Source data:
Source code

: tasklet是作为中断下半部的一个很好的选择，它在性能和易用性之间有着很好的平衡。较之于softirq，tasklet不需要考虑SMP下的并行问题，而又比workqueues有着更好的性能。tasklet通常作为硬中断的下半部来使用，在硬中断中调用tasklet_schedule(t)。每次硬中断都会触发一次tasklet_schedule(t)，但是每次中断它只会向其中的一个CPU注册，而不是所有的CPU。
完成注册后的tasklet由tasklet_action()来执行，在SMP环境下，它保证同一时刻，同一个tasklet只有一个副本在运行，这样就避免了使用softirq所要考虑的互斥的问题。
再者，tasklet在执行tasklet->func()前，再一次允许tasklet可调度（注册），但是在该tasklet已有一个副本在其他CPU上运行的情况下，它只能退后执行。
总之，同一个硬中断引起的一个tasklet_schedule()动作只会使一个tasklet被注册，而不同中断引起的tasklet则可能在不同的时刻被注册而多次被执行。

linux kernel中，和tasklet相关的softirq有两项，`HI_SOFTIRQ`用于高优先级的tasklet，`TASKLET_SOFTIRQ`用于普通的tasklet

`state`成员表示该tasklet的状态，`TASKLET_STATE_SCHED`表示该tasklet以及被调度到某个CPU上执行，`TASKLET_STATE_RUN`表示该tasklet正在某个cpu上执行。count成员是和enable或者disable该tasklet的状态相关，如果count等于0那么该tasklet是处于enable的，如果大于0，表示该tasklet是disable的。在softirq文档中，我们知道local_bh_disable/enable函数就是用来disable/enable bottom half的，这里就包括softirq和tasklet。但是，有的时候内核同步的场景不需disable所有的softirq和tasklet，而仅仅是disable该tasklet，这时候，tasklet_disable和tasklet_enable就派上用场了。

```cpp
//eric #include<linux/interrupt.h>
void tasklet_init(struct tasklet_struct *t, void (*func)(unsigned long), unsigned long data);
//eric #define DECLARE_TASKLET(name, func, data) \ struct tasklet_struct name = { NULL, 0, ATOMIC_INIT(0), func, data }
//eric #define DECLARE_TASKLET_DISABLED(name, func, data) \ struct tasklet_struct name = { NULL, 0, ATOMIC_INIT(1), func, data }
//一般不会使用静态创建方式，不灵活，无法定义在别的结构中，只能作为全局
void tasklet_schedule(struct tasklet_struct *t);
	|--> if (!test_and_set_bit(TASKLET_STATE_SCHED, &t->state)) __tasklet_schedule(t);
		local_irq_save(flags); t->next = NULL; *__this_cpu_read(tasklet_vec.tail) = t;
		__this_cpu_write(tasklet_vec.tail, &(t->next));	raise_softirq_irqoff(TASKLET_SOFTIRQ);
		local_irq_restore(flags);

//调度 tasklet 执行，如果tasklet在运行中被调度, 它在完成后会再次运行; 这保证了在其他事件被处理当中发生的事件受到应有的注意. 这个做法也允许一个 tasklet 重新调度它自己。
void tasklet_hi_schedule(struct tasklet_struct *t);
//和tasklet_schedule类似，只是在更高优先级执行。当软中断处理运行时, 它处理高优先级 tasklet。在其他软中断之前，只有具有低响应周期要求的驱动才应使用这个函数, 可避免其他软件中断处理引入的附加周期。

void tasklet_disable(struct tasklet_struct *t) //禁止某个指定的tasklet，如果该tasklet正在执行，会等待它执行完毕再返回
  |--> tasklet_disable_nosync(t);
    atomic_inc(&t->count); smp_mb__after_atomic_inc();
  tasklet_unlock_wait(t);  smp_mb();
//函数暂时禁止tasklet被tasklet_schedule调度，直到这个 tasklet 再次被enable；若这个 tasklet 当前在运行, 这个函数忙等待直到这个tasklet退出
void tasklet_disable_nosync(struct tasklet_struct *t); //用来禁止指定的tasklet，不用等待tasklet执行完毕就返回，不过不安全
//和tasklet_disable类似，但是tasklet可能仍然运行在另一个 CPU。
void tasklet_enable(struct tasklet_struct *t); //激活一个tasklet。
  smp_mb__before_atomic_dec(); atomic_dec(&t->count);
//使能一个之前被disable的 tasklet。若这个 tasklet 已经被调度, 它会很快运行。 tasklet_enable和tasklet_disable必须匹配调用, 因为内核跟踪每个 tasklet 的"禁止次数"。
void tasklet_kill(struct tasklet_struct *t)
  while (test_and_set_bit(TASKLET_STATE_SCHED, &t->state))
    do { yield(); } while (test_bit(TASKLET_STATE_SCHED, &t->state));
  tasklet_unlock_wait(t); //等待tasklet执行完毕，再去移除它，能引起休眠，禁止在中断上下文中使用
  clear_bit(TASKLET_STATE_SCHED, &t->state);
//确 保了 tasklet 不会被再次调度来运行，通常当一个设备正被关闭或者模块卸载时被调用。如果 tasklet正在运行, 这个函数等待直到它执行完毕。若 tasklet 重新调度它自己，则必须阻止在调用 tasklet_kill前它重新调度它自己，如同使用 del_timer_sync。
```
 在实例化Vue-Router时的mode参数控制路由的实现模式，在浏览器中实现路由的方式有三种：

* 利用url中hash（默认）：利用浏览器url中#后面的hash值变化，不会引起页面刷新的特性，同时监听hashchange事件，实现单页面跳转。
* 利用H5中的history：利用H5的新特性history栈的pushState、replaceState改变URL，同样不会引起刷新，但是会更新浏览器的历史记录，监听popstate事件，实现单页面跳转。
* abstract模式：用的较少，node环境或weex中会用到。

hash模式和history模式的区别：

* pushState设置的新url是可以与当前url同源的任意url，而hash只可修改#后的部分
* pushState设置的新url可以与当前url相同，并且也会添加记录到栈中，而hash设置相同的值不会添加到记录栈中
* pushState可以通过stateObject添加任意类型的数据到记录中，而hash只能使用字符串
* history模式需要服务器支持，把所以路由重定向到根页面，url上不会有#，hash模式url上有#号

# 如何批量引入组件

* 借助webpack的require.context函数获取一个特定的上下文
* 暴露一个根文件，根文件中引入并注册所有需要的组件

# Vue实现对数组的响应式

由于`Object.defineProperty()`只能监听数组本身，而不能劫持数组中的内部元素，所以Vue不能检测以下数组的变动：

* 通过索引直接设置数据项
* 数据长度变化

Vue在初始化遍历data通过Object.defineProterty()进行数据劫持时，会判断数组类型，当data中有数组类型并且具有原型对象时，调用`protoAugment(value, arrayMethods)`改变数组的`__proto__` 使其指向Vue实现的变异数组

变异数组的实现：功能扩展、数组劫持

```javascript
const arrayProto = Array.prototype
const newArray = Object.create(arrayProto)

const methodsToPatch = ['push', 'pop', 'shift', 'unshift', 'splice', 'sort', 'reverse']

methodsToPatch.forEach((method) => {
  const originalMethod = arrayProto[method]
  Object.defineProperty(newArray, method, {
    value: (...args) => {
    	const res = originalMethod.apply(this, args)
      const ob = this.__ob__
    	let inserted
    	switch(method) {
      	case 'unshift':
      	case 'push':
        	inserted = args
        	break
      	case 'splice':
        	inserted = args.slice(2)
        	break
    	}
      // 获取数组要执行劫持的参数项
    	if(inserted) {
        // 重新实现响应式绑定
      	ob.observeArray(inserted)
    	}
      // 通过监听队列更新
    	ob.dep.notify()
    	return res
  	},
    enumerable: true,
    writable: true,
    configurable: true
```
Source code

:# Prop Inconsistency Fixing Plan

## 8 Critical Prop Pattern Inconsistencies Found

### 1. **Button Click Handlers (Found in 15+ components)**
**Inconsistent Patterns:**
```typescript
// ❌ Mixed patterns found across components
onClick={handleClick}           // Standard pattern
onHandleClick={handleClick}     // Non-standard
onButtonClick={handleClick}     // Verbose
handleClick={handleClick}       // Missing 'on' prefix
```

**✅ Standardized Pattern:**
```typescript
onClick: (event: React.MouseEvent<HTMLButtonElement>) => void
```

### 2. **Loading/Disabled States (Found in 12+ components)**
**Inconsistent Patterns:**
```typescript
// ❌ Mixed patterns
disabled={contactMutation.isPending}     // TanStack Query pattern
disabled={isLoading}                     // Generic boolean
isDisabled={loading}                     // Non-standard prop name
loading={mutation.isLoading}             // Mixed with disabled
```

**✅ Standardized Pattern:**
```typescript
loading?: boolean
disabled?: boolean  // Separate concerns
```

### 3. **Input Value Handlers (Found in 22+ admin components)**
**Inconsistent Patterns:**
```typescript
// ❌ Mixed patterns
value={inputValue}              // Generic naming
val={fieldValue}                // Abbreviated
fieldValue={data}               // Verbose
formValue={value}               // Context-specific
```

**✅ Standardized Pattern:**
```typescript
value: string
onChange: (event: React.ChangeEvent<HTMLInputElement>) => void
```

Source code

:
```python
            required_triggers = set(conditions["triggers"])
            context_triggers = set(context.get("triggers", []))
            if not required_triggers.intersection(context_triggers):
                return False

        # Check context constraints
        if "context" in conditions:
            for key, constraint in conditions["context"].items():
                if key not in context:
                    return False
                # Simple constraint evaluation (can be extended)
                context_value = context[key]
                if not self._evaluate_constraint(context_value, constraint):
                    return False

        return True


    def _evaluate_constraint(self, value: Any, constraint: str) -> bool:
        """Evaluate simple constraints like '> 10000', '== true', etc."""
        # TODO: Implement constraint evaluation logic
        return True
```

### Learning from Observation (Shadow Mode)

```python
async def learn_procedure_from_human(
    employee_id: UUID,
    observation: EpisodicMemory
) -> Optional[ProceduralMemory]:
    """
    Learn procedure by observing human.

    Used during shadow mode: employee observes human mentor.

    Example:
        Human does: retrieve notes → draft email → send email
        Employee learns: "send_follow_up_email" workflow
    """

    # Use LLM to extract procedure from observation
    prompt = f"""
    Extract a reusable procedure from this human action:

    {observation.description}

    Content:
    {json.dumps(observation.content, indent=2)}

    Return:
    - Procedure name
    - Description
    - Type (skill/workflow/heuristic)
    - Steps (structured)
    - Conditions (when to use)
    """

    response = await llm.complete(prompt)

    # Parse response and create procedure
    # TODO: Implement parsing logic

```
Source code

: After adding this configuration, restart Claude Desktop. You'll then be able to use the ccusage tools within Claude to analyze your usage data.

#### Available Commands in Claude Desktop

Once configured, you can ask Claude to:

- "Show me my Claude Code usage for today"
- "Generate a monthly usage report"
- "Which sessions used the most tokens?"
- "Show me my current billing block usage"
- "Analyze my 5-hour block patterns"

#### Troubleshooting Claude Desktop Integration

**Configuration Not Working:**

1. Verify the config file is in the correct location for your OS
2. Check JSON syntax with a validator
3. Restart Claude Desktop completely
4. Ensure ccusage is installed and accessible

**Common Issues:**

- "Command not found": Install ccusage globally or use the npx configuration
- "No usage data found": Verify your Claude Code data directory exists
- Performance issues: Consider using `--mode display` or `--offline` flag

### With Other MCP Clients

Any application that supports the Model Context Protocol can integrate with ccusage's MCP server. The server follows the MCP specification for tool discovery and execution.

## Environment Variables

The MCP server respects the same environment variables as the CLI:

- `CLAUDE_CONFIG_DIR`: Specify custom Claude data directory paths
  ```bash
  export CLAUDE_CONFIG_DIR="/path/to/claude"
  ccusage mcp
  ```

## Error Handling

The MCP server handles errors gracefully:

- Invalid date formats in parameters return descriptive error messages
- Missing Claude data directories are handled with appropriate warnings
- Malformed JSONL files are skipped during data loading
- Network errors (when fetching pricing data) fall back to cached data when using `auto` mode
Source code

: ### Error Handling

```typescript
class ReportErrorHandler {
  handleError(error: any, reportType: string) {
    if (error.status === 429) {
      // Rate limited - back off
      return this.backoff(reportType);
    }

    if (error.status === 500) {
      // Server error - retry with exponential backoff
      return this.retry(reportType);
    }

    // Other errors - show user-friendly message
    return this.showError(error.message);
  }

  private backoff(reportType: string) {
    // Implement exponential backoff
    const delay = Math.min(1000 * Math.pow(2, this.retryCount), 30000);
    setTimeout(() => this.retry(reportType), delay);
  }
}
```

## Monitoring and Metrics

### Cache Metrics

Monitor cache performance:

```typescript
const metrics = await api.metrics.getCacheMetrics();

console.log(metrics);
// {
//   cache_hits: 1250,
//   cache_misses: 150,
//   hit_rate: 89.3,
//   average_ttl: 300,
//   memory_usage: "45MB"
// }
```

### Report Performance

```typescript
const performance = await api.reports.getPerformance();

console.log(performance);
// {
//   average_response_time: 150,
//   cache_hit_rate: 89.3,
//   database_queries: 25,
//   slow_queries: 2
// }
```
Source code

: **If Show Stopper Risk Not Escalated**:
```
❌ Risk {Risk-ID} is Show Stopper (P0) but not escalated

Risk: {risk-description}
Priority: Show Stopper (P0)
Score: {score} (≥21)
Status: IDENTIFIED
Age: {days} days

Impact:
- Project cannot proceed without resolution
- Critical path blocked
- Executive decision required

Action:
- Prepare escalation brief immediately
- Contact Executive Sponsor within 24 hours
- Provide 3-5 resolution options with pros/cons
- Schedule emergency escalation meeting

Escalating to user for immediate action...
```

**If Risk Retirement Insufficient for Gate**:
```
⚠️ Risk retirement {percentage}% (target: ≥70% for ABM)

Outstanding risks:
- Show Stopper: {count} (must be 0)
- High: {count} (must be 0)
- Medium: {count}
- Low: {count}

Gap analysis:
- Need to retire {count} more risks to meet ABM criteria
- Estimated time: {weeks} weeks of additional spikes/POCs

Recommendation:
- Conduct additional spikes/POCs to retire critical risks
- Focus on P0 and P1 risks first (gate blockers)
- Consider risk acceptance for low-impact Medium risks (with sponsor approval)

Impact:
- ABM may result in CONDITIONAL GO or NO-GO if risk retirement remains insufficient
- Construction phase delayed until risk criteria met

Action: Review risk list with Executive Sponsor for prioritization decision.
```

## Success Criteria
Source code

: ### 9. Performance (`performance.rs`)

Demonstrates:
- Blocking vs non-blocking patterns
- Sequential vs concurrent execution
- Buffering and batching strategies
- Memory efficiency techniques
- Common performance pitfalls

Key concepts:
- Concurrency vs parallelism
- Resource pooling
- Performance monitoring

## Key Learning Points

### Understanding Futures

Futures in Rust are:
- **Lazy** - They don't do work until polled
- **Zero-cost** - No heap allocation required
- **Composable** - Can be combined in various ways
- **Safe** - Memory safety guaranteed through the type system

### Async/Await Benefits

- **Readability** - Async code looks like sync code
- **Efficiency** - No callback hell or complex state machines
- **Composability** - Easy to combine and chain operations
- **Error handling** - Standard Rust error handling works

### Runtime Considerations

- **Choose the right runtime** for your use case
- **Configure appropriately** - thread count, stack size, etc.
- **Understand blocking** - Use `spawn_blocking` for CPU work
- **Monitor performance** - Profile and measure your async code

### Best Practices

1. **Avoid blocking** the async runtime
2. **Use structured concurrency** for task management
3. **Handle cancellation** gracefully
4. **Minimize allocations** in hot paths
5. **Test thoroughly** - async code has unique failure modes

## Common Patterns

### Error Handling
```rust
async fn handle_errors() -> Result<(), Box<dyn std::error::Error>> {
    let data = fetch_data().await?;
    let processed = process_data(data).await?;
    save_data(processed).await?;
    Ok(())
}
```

> INSTRUCTIONS FOR THE TASK
The lines running from the start of the data through the one that contains "linux kernel中，" should be reproduced exactly, and only those.

> ANSWER BOX
Source code

: tasklet是作为中断下半部的一个很好的选择，它在性能和易用性之间有着很好的平衡。较之于softirq，tasklet不需要考虑SMP下的并行问题，而又比workqueues有着更好的性能。tasklet通常作为硬中断的下半部来使用，在硬中断中调用tasklet_schedule(t)。每次硬中断都会触发一次tasklet_schedule(t)，但是每次中断它只会向其中的一个CPU注册，而不是所有的CPU。
完成注册后的tasklet由tasklet_action()来执行，在SMP环境下，它保证同一时刻，同一个tasklet只有一个副本在运行，这样就避免了使用softirq所要考虑的互斥的问题。
再者，tasklet在执行tasklet->func()前，再一次允许tasklet可调度（注册），但是在该tasklet已有一个副本在其他CPU上运行的情况下，它只能退后执行。
总之，同一个硬中断引起的一个tasklet_schedule()动作只会使一个tasklet被注册，而不同中断引起的tasklet则可能在不同的时刻被注册而多次被执行。

linux kernel中，和tasklet相关的softirq有两项，`HI_SOFTIRQ`用于高优先级的tasklet，`TASKLET_SOFTIRQ`用于普通的tasklet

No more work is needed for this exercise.